Currencies for engagement

graphic representing currencies

“How do I engage my students in an activity if I can’t award them marks?”

This question about engaging students in formative activities determines the strategies of many academics and consequently the experience of their students. Some academics say, “If I need my students turn up and take part I will need to ensure that the activity is part of their summative assessment.” While this response by academics to the challenge of engaging students is quite understandable, it is fraught with problems – especially when there is a move in the University to reduce the amount of summative assessments students have to take in response to the problems of assessment bunching and overload that both students and staff report. If we can’t lever students into the classroom by using the currency of marks, we need to find other ways of assigning value to their learning experience. Further, we need to reconceptualise the experience of learning in University and shift the discourse for them, making clear the value of deep learning as opposed to the paucity of learning experience found in surface learning strategies. This dilemma is at the heart of the Learner Engagement Toolkit.

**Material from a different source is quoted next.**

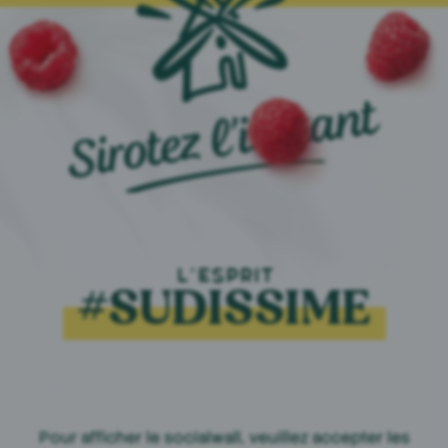
L'ESPRIT
#SUDISSIME
Pour afficher le socialwall, veuillez accepter les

First, it is essential to address this with your students. They need to be clear about what you expect from them. They need to be clear that your course requires their attention, and this includes the need for their commitment to study in-between class as described in your course and module descriptors. It is up to every academic to challenge surface learning habits and to work with students in a supportive, if challenging, way to develop their expectations for learning at university level.

Second, the ‘mark’ is not the only currency they should value.

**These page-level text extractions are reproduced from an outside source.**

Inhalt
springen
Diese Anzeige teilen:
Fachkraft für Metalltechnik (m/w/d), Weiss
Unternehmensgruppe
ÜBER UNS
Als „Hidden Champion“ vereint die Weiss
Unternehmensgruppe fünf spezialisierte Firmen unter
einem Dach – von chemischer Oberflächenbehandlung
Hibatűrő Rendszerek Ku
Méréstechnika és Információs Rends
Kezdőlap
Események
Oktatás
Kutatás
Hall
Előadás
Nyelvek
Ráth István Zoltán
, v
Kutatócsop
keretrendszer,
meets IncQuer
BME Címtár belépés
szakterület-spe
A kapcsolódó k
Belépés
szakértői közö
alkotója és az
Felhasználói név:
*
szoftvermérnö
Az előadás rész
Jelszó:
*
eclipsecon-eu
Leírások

Other valuable learning currencies

The following lists other viable and valuable currencies that undergraduate students need to understand. Their comprehension of these currencies will contribute to their success at and beyond university.

  • Experience – employability is often described or understood in terms of skills and how to get a job, but another, perhaps better, way to understand employability is to see it as the outcome of experiences that affect the way a student interacts with the world and which develop their dispositions and identity. You could paraphrase this in terms of thinking about how a student grows into their professional skin. Some even talk about how students transition into a critical adulthood (Mezirow, 2000). University is a place, a course, a social network, and a fun time but, more than anything, it is a significant space in a student’s life to absorb experience and knowledge that lead a student to redefine themselves. Experience requires a student to take part and take risks in and out of the curriculum.
  • Rare opportunities – the theories of situated learning (Lave & Wenger, 1991; Brown, 2006) and authentic learning (Herrington, 2012) are well-established and, in their own ways, are about engaging students as people with aspirations and futures in which learning knowledge is no longer a simple transaction but, in itself, a meaningful activity. The currency here is the rare opportunity a university education provides students to, for example,
    • learn knowledge through practice;
    • learn with and from peers, and other significant people;
    • learn from failing safely;
    • learn as a process of changing your mind (Mezirow, 2000);
    • perform and discover your performing self;
    • develop confidence and fluency;
    • discover complexity and one’s growing capability to address complexity;
    • apply knowledge to real-world practice.

Learner engagement involves engaging students in their learning and developing (not simply managing) their expectations of a university experience. The conversation about knowledge, aspirations and success needs to be focused on the individual student and there is an urgency to ensure that each student appreciates the space (whatever other commitments they may have) that a university course gives them. They cannot afford to miss the rare opportunity for deep engagement.

See ideas about authentic learning described as ‘applied learning’ in the Applied Learning in Practice toolkit.



Brown, J.S. (2006). New learning environments for the 21st century: exploring the edge. Change, September/October, 18-24

Herrington, J. (2012). Authentic learning and authentic e-learning. Interactive website exploring the dimensions of authentic learning. Available online:

Lave, J. & Wenger, E. (1991). Situated learning: legitimate peripheral participation. Cambridge

Mezirow, J. & Associates (2000). Learning as transformation: critical perspectives on a theory in progress. Jossey-Bass.